The task: Your response should consist of the entries below, written out exactly.

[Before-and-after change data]
>>
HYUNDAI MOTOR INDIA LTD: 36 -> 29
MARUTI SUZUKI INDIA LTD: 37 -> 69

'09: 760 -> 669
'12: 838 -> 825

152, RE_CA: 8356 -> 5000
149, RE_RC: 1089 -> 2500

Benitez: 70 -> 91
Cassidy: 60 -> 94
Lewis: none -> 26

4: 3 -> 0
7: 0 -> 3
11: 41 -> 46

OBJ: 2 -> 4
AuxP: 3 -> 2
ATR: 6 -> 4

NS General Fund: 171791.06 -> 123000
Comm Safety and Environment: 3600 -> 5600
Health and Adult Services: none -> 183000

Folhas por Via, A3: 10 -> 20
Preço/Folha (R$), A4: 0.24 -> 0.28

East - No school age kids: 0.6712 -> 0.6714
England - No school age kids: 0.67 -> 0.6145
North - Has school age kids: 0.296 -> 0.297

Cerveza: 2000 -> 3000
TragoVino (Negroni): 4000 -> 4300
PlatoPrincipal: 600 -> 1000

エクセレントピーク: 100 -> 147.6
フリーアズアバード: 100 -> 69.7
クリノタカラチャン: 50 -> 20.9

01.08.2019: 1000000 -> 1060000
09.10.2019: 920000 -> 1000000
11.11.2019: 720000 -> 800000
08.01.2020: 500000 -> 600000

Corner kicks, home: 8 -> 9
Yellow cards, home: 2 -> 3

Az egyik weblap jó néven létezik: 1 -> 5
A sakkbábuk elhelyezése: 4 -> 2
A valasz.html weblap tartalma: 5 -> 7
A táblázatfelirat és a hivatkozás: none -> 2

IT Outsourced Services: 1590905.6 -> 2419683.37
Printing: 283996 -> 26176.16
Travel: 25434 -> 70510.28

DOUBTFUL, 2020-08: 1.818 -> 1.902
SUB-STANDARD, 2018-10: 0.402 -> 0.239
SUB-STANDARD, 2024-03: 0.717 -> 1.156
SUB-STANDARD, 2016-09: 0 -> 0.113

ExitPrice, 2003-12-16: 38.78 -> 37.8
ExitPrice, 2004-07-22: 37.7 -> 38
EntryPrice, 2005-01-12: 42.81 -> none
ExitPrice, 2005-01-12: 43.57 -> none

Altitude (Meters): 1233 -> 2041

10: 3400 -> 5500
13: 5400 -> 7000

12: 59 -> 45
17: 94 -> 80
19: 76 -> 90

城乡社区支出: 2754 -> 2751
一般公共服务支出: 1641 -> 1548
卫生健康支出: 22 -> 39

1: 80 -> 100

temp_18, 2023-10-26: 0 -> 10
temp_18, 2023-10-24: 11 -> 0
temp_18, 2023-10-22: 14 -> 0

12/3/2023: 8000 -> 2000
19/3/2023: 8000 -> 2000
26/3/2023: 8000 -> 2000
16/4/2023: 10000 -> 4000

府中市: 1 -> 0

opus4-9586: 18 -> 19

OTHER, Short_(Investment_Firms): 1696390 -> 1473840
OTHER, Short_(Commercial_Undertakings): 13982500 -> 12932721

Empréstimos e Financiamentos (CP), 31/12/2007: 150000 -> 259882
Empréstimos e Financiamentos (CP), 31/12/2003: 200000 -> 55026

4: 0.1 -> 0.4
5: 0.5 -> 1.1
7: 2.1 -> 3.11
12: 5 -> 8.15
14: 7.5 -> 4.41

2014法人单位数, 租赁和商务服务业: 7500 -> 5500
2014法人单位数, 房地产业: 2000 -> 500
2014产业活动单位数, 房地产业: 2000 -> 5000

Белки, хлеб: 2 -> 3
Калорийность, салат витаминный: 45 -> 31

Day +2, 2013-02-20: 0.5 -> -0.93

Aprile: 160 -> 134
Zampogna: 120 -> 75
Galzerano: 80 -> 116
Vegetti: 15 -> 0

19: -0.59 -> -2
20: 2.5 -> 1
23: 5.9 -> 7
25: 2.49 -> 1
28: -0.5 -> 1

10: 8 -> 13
<<
Result below:
HYUNDAI MOTOR INDIA LTD: 36 -> 29
MARUTI SUZUKI INDIA LTD: 37 -> 69

'09: 760 -> 669
'12: 838 -> 825

152, RE_CA: 8356 -> 5000
149, RE_RC: 1089 -> 2500

Benitez: 70 -> 91
Cassidy: 60 -> 94
Lewis: none -> 26

4: 3 -> 0
7: 0 -> 3
11: 41 -> 46

OBJ: 2 -> 4
AuxP: 3 -> 2
ATR: 6 -> 4

NS General Fund: 171791.06 -> 123000
Comm Safety and Environment: 3600 -> 5600
Health and Adult Services: none -> 183000

Folhas por Via, A3: 10 -> 20
Preço/Folha (R$), A4: 0.24 -> 0.28

East - No school age kids: 0.6712 -> 0.6714
England - No school age kids: 0.67 -> 0.6145
North - Has school age kids: 0.296 -> 0.297

Cerveza: 2000 -> 3000
TragoVino (Negroni): 4000 -> 4300
PlatoPrincipal: 600 -> 1000

エクセレントピーク: 100 -> 147.6
フリーアズアバード: 100 -> 69.7
クリノタカラチャン: 50 -> 20.9

01.08.2019: 1000000 -> 1060000
09.10.2019: 920000 -> 1000000
11.11.2019: 720000 -> 800000
08.01.2020: 500000 -> 600000

Corner kicks, home: 8 -> 9
Yellow cards, home: 2 -> 3

Az egyik weblap jó néven létezik: 1 -> 5
A sakkbábuk elhelyezése: 4 -> 2
A valasz.html weblap tartalma: 5 -> 7
A táblázatfelirat és a hivatkozás: none -> 2

IT Outsourced Services: 1590905.6 -> 2419683.37
Printing: 283996 -> 26176.16
Travel: 25434 -> 70510.28

DOUBTFUL, 2020-08: 1.818 -> 1.902
SUB-STANDARD, 2018-10: 0.402 -> 0.239
SUB-STANDARD, 2024-03: 0.717 -> 1.156
SUB-STANDARD, 2016-09: 0 -> 0.113

ExitPrice, 2003-12-16: 38.78 -> 37.8
ExitPrice, 2004-07-22: 37.7 -> 38
EntryPrice, 2005-01-12: 42.81 -> none
ExitPrice, 2005-01-12: 43.57 -> none

Altitude (Meters): 1233 -> 2041

10: 3400 -> 5500
13: 5400 -> 7000

12: 59 -> 45
17: 94 -> 80
19: 76 -> 90

城乡社区支出: 2754 -> 2751
一般公共服务支出: 1641 -> 1548
卫生健康支出: 22 -> 39

1: 80 -> 100

temp_18, 2023-10-26: 0 -> 10
temp_18, 2023-10-24: 11 -> 0
temp_18, 2023-10-22: 14 -> 0

12/3/2023: 8000 -> 2000
19/3/2023: 8000 -> 2000
26/3/2023: 8000 -> 2000
16/4/2023: 10000 -> 4000

府中市: 1 -> 0

opus4-9586: 18 -> 19

OTHER, Short_(Investment_Firms): 1696390 -> 1473840
OTHER, Short_(Commercial_Undertakings): 13982500 -> 12932721

Empréstimos e Financiamentos (CP), 31/12/2007: 150000 -> 259882
Empréstimos e Financiamentos (CP), 31/12/2003: 200000 -> 55026

4: 0.1 -> 0.4
5: 0.5 -> 1.1
7: 2.1 -> 3.11
12: 5 -> 8.15
14: 7.5 -> 4.41

2014法人单位数, 租赁和商务服务业: 7500 -> 5500
2014法人单位数, 房地产业: 2000 -> 500
2014产业活动单位数, 房地产业: 2000 -> 5000

Белки, хлеб: 2 -> 3
Калорийность, салат витаминный: 45 -> 31

Day +2, 2013-02-20: 0.5 -> -0.93

Aprile: 160 -> 134
Zampogna: 120 -> 75
Galzerano: 80 -> 116
Vegetti: 15 -> 0

19: -0.59 -> -2
20: 2.5 -> 1
23: 5.9 -> 7
25: 2.49 -> 1
28: -0.5 -> 1

10: 8 -> 13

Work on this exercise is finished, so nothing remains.